Suwon Hwaseong Museum

Suwon Hwaseong Museum presents an organized and comprehensive look at the cultural prowess and history of Hwaseong Fortress, a designated World Cultural Heritage. Exhibition halls detail the construction of the fortress as well as the history of the city and how it changed and developed over time. At the library, which remains open year round, visitors can learn more about the many people who played an important role in the construction of the impressive fortress.

☞ Go to Suwon Hwaseong Museum

Yungneung / Geolleung (Yunggeolleung)

Yungneung (융릉) is the joint tomb of crown prince Sado Seja (Jangjo, 1735-1762) and Sado's wife Hyegyeonggung Hongssi. Geolleung (건릉) is the joint tomb of King Jeongjo (son of Sado Seja) and his wife Queen Hyoui. The tombs are adorned with tombstones and a stone wall.

* For more information on Sado Seja, please see the note at the bottom of the page.

☞ Go to Yungneung / Geolleung (a.k.a., Yunggeolleung) [UNESCO World Heritage]

Yongjusa Temple

Yongjusa Temple (용주사) was built in the Silla era, but was destroyed by fire during a war. It was rebuilt in 1790 by King Jeongjo to mourn the tragic death of his father Sado Seja and to pray for the eternal rest of his father's soul. The temple is home to a seven-story stone pagoda and Cheonboru Pavilion, which is supported by six stone columns. Here, visitors will find traditional Buddhist architecture and a number of Buddhist relics.

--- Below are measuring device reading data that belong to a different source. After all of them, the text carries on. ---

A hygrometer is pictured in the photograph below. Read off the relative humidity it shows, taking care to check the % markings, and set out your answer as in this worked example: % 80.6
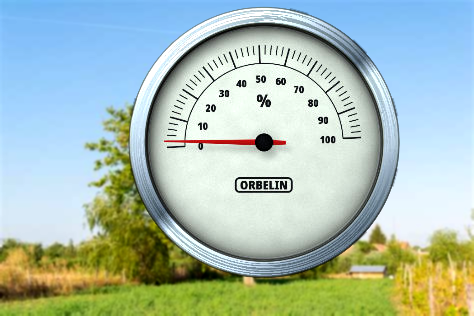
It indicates % 2
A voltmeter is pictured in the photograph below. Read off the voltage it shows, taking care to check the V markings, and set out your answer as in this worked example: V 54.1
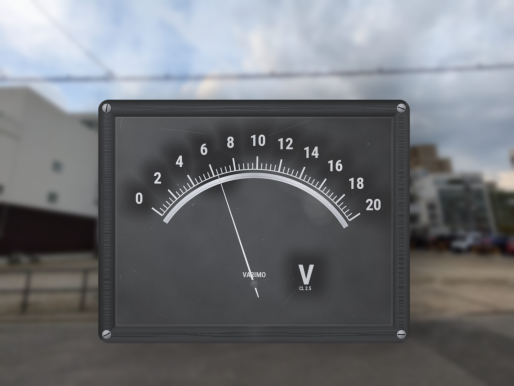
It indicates V 6.4
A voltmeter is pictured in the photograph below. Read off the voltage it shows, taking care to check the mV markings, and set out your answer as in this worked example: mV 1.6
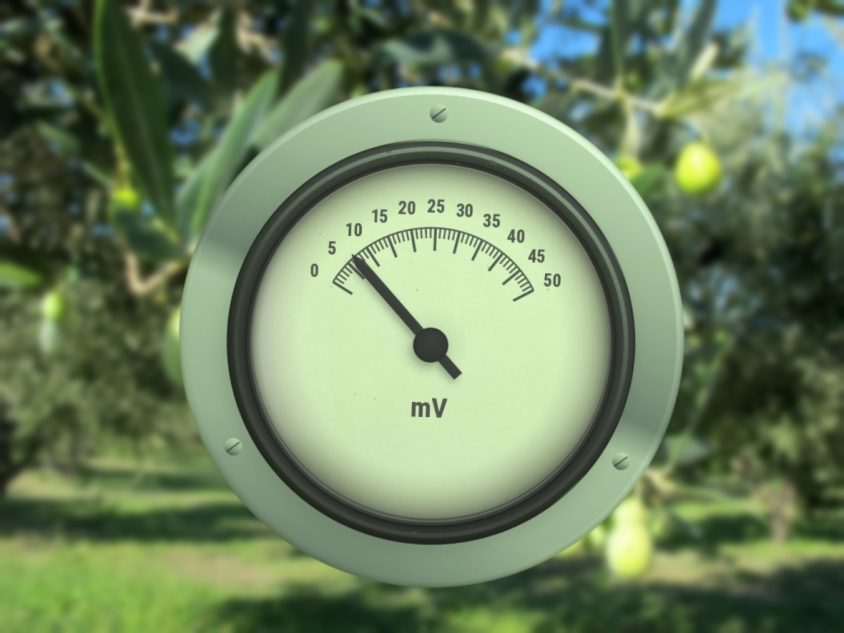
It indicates mV 7
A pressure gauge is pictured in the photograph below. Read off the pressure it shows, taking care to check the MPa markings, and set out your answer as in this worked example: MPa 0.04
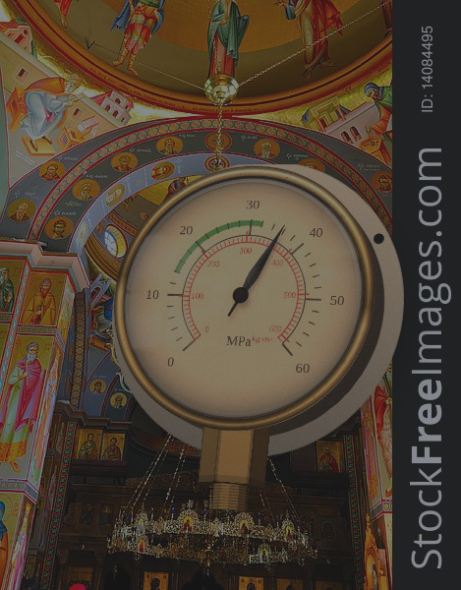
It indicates MPa 36
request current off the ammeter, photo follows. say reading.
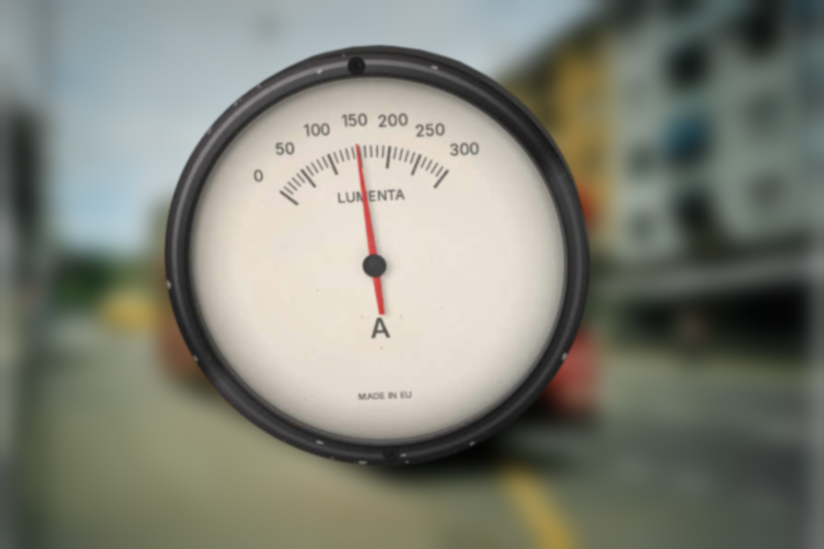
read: 150 A
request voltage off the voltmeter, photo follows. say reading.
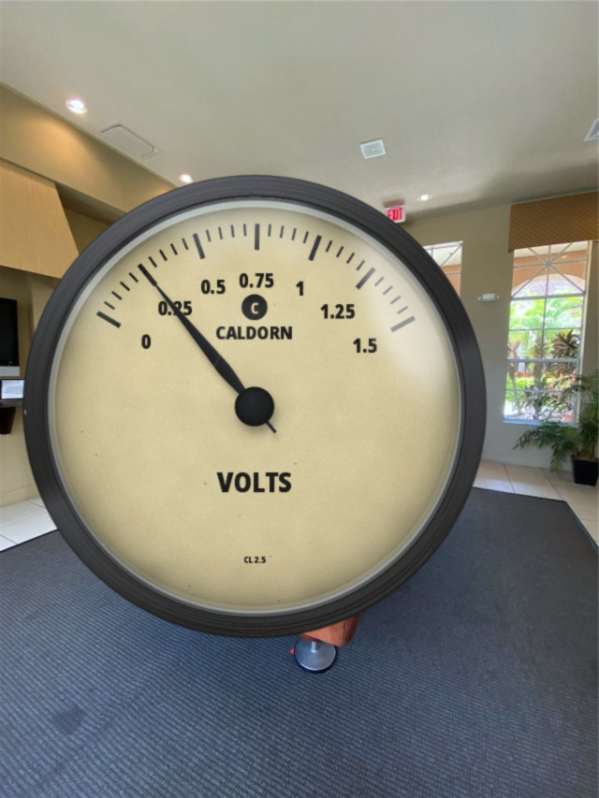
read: 0.25 V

* For more information on Sado Seja, please see the note at the bottom of the page.

☞ Go to Yongjusa Temple
☞ Homepage: (Korean, English)

Mulhyanggi Arboretum

Mulhyanggi Arboretum is a lush arboretum located in downtown Osan, Gyeonggi-do. Standing on a plot of land measuring 100,000-pyeong, the arboretum has 16 themed parks with over 1,700 species of plants and a range of subsidiary facilities. It takes approximately two hours to tour the entire arboretum at a leisurely pace.

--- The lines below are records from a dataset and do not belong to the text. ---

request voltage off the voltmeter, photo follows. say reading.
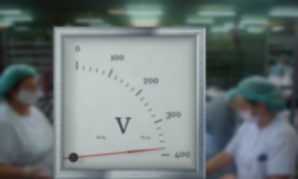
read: 380 V
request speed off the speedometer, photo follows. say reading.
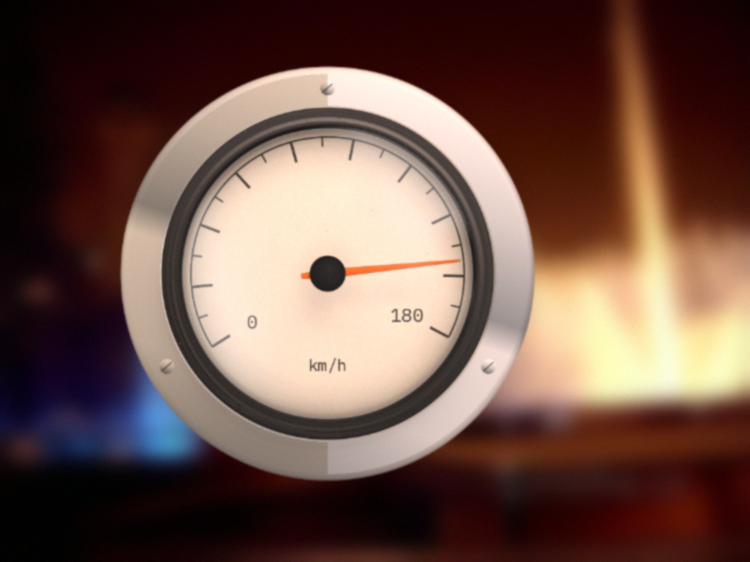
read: 155 km/h
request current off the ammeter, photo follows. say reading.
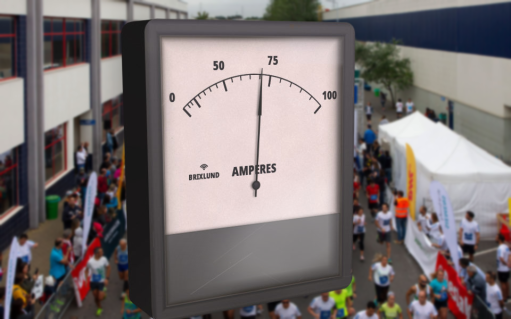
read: 70 A
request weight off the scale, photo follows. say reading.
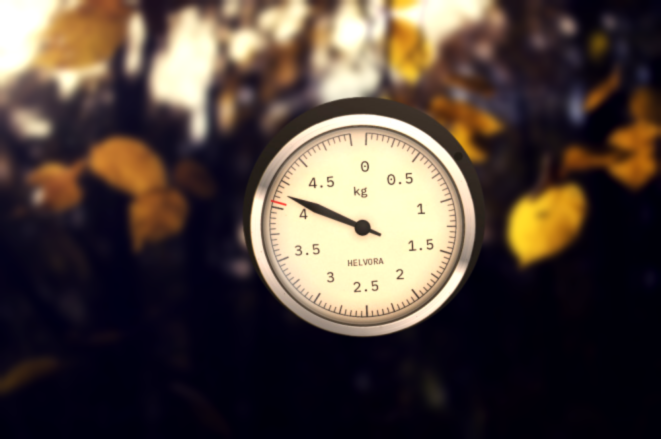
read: 4.15 kg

☞ Go to Mulhyanggi Arboretum
☞ Homepage: (Korean)

* Note
Crown Prince Sado (King Jangjo, 1735-1762) was the second son of King Yeongjo, the 21st king of the Joseon Dynasty (1392-1910). King Yeongjo (1724-1776) is known as one of the greatest kings in history and is credited with turning the kingdom into a powerful dynasty during the 18th century. The honorable king is known for his efforts and relative success in relieving cutthroat political tensions between different factions as well as for his implementation of policies that reduced the burden of excess taxes on the people.

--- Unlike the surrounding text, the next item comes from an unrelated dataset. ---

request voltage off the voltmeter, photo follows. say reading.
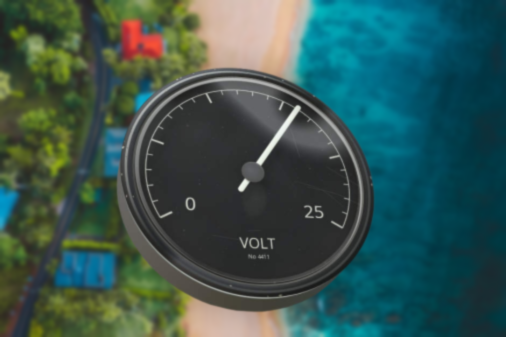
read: 16 V
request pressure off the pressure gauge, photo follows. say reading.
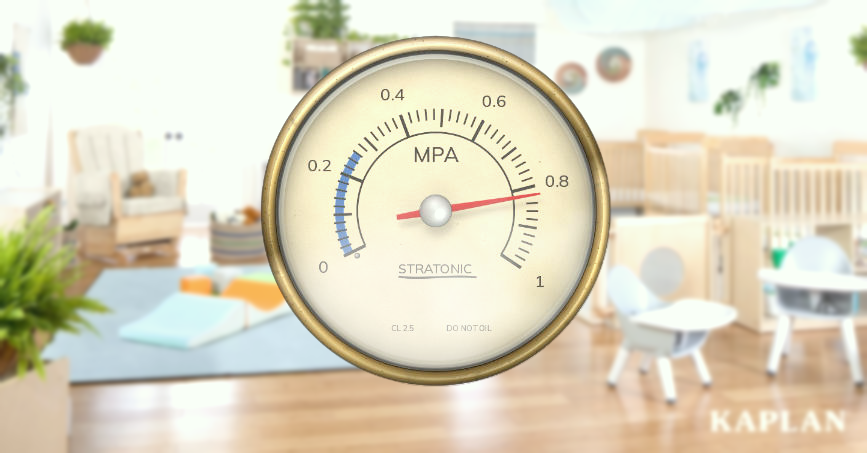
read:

During his reign, the king tragically fell prey to an evil scheme concocted by opposing parties and was tricked into killing his own son by trapping him in an airtight rice bin. After realizing his terrible mistake, Yeongjo was deeply grieved and appointed Jeongjo, the son of Crown Prince Sado, as king. Later, King Jeongjo had his father's grave moved to Suwon and visited frequently with his subordinates to pay tribute and give his heartfelt respects to his father.